Häufige Begründungen und Aspekte des Neopaganismus
- Naturnahe Lebensweise in einer hochtechnisierten Zivilisation
- Schutz von Umwelt und Mitlebewesen
- Erleben der Kräfte der Natur, die sich in Gestalt der Göttinnen und Götter anrufen lassen und auch dem einzelnen Gläubigen erkennbar sind
- Abwendung von einer Priesterreligion, direktes Glaubenserlebnis
- Kein dogmatisches Glaubensbekenntnis, individualisiertes Erleben von Gläubigkeit und Vielfalt gleichberechtigter Kulte
- Weltweite Verbreitung heidnischer Kulte als Glaube an viele Götter, in Europa (germanisches, keltisches, wendisches Heidentum), Afrika, Amerika (zahlreiche indianische Stammesreligionen, unter anderem der Hopi), Asien (Hinduismus, Shintō in Japan u. a.) – Vielfalt in einem Netzwerk weltweit verbreiteter Naturreligionen
- Kritik an dogmatischen und hierarchischen Religionen, unter anderem am Christentum und am Islam
- Betonung der Freiheit des Einzelnen
- Aktive Aufnahme alter Kulturtechniken, Handwerkstätigkeiten etc. im Rahmen des „Reenactment“ bei Wikinger- und Mittelaltermärkten
Das Spektrum der Mitglieder von neuheidnischen Gruppierungen reicht von den in der Boulevardpresse als typisch heidnisch dargestellten (politischen) Extremisten bis hin zu neugierigen Selbsterfahrungs-Seminar-Teilnehmern und esoterischen Sinnsuchern. Viele Mitglieder des Neuheidentums distanzieren sich jedoch von Formen des politischen Extremismus (wie dem Rechtsextremismus). Das Neuheidentum ist sehr vielfältig und heterogen, auch gibt es keine einheitliche, umfassende Organisation oder Institution, in der sich die verschiedenen Religionen vereinigen.
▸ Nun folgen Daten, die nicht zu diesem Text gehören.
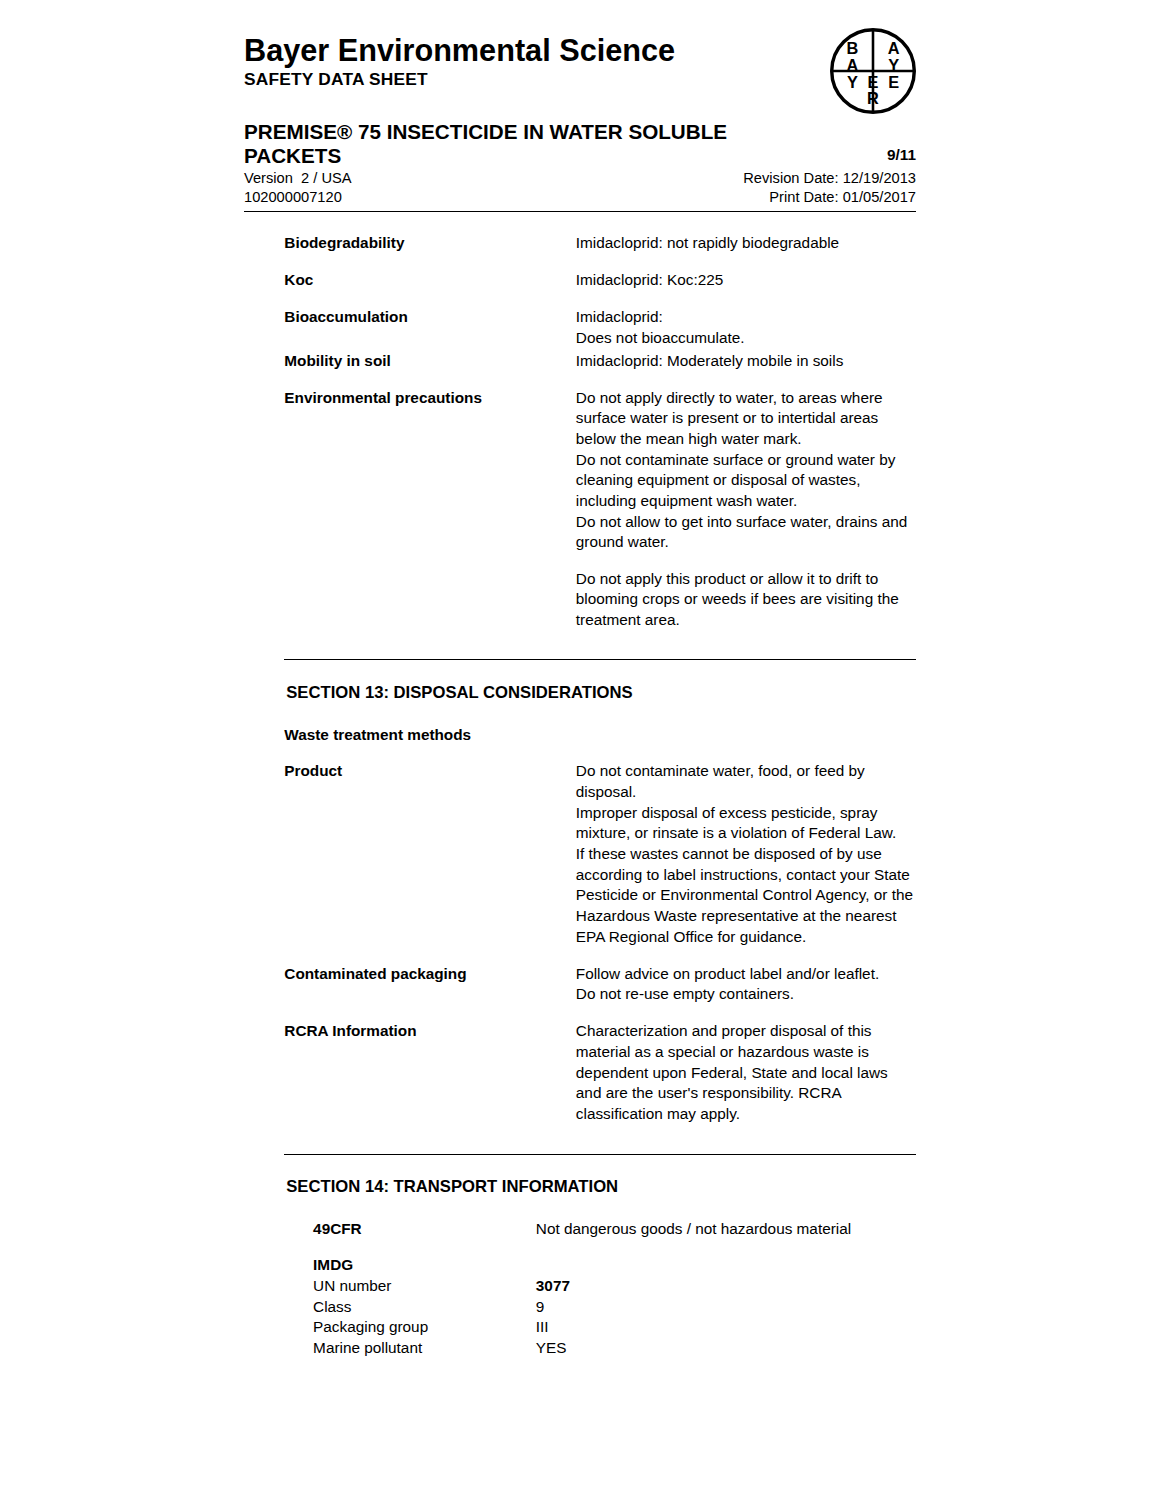B A Y A Y E E R
Bayer Environmental Science
SAFETY DATA SHEET
PREMISE® 75 INSECTICIDE IN WATER SOLUBLE PACKETS
9/11
Version 2 / USA
102000007120
Revision Date: 12/19/2013
Print Date: 01/05/2017
Biodegradability
Imidacloprid: not rapidly biodegradable
Koc
Imidacloprid: Koc:225
Bioaccumulation
Imidacloprid:
Does not bioaccumulate.
Mobility in soil
Imidacloprid: Moderately mobile in soils
Environmental precautions
Do not apply directly to water, to areas where surface water is present or to intertidal areas below the mean high water mark.
Do not contaminate surface or ground water by cleaning equipment or disposal of wastes, including equipment wash water.
Do not allow to get into surface water, drains and ground water.
Do not apply this product or allow it to drift to blooming crops or weeds if bees are visiting the treatment area.
SECTION 13: DISPOSAL CONSIDERATIONS
Waste treatment methods
Product
Do not contaminate water, food, or feed by disposal.
Improper disposal of excess pesticide, spray mixture, or rinsate is a violation of Federal Law.
If these wastes cannot be disposed of by use according to label instructions, contact your State Pesticide or Environmental Control Agency, or the Hazardous Waste representative at the nearest EPA Regional Office for guidance.
Contaminated packaging
Follow advice on product label and/or leaflet.
Do not re-use empty containers.
RCRA Information
Characterization and proper disposal of this material as a special or hazardous waste is dependent upon Federal, State and local laws and are the user's responsibility. RCRA classification may apply.
SECTION 14: TRANSPORT INFORMATION
49CFR
Not dangerous goods / not hazardous material
IMDG
UN number
3077
Class
9
Packaging group
III
Marine pollutant
YES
Neopaganismus in der Geschichte
In Deutschland und der Kaiserlich-Königlichen Monarchie gab es bereits vor dem Ersten Weltkrieg eine neuheidnische Welle. In den Jahren nach dem Ersten Weltkrieg wuchs die Popularität neuheidnischer Vorstellungen und prägte das Denken vieler späterer Nationalsozialisten.
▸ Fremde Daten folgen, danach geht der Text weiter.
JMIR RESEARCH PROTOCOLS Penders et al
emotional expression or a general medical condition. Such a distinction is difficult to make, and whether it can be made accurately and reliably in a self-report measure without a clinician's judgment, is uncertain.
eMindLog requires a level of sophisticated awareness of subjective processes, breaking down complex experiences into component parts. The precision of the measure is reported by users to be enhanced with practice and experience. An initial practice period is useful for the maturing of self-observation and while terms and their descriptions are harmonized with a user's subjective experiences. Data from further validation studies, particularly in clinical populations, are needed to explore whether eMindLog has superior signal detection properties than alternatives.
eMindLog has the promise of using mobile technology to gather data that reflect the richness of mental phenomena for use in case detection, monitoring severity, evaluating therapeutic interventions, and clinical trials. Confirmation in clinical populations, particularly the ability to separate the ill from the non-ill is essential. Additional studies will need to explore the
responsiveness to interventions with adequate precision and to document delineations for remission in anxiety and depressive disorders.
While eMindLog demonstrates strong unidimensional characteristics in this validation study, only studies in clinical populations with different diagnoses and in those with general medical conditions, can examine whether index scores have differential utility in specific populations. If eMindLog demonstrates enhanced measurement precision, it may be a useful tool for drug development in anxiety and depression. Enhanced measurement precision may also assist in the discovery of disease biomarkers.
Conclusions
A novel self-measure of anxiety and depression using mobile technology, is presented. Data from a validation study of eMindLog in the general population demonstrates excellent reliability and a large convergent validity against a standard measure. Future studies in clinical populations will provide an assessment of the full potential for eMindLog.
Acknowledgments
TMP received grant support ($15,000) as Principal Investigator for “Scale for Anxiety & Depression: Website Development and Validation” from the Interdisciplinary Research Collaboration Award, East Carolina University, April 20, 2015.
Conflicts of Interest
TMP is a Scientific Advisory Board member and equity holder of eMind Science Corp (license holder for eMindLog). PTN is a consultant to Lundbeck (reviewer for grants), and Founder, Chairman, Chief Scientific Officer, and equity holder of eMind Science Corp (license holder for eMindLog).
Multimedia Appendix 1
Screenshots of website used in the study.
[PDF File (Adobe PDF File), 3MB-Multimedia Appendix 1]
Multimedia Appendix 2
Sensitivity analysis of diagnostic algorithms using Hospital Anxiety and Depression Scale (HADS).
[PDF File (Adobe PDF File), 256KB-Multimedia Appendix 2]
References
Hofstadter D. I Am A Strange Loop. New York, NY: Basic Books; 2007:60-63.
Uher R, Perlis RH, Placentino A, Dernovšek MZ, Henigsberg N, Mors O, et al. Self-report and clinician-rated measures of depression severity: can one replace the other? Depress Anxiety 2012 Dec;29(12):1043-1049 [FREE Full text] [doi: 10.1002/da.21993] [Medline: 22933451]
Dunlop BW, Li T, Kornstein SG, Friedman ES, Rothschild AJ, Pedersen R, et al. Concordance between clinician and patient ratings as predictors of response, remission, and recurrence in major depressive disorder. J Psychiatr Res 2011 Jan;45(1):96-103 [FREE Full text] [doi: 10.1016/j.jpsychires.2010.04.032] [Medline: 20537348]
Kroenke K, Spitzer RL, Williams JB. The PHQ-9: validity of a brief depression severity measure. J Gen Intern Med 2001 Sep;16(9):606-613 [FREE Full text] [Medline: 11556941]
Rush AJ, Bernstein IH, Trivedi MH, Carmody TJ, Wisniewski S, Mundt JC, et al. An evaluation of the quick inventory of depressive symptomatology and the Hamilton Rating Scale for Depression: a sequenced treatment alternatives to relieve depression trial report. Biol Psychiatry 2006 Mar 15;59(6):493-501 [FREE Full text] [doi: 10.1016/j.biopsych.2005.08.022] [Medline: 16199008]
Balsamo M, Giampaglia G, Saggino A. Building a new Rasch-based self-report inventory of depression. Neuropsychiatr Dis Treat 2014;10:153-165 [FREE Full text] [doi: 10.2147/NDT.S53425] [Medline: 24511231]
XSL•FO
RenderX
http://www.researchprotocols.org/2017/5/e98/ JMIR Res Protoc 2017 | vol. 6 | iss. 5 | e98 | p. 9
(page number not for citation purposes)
Besonders Nationalisten waren auf der Suche nach einer Religion aus „besseren Zeiten“. Sie sahen das Neuheidentum als die wahre deutsche Religion. Der wohl bekannteste Vertreter dieser politischen Spielart eines Neuheidentums im Dritten Reich war der spätere SS-Führer Heinrich Himmler, der das Christentum wegen der frühneuzeitlichen Hexenjagd anklagte und meist Juden hierfür die Schuld gab.
Ein moderner Vertreter des politisch rechtsradikalen neuen Heidentums ist der französische Publizist Alain de Benoist.
Gruppierungen
Deutschland
Überregionale Gruppen
allgemeine u. interkultische Gruppen:
- Der Clan vom Steinhain
- Deutsche Heidnische Front
- Keltenhain
- KultURgeister – Dachverband der traditionellen Naturreligionen in Deutschland e.V.
- Pagan Federation D.A.C.H.
- Rabenclan
- Saxo-Celtika
- Seelengemeinschaft
- Arktion Federation
germanische Tradition / Asatru:
- Eldaring
- Germanische Glaubens-Gemeinschaft
- Nornirs Ætt
- Odinic Rite Deutschland
- Runar - Gemeinschaft des alten Pfades
keltische Tradition / Neo-Druidentum:
- Bratercatis Druidis
- Comardiia Druuidiacta
- The Druid Network
- The Order of Bards, Ovates and Druids
- Order of White Oak
Religio Romana / altrömische Tradition:
- Nova Roma
Regionale Gruppen
- Heidenhain Freiburg
- Arbeitskreis Naudhiz
- Heidnische Gemeinschaft
Litauen
- Romuva, litauisch-heidnische Bewegung und Glaubensgemeinschaft
Lettland
- Neo-heidnische lettische Bewegung Dievturiba
Siehe auch
Neue Religiöse Bewegung, Wicca, Magie
Weblinks
- Das Heidentum im „Hier“ und „Jetzt“. Eine Idee für die Zukunft.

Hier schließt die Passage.